== Instructions for the task ==
Copy out the listing below with "latitude" swapped for "lat" and nothing else changed, leaving out the pictures.

== Listed records ==
>>>
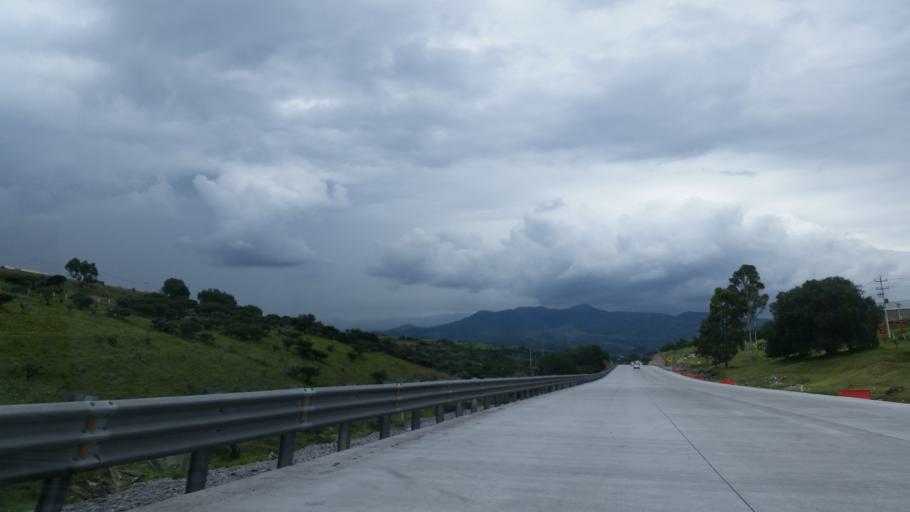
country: MX
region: Hidalgo
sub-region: Tepeji del Rio de Ocampo
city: Cantera de Villagran
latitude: 19.8582
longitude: -99.2983
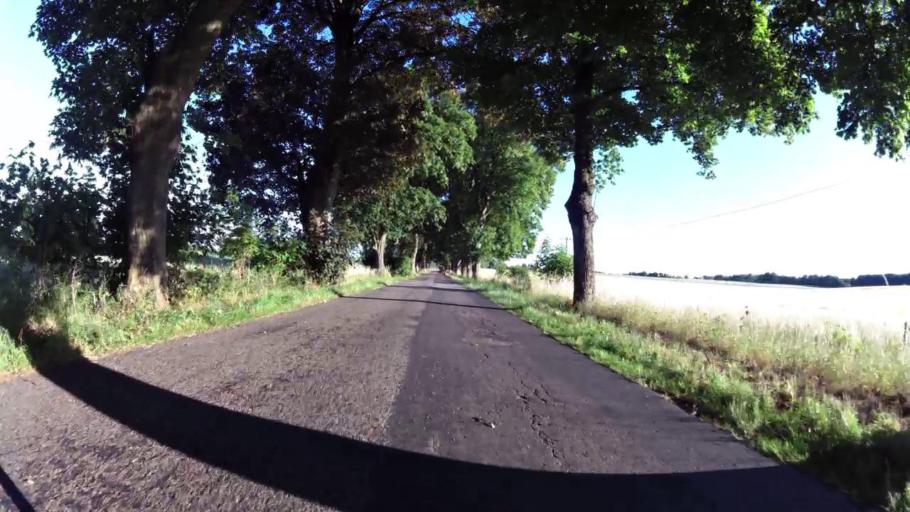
<<<
== Problem solution ==
country: MX
region: Hidalgo
sub-region: Tepeji del Rio de Ocampo
city: Cantera de Villagran
lat: 19.8582
longitude: -99.2983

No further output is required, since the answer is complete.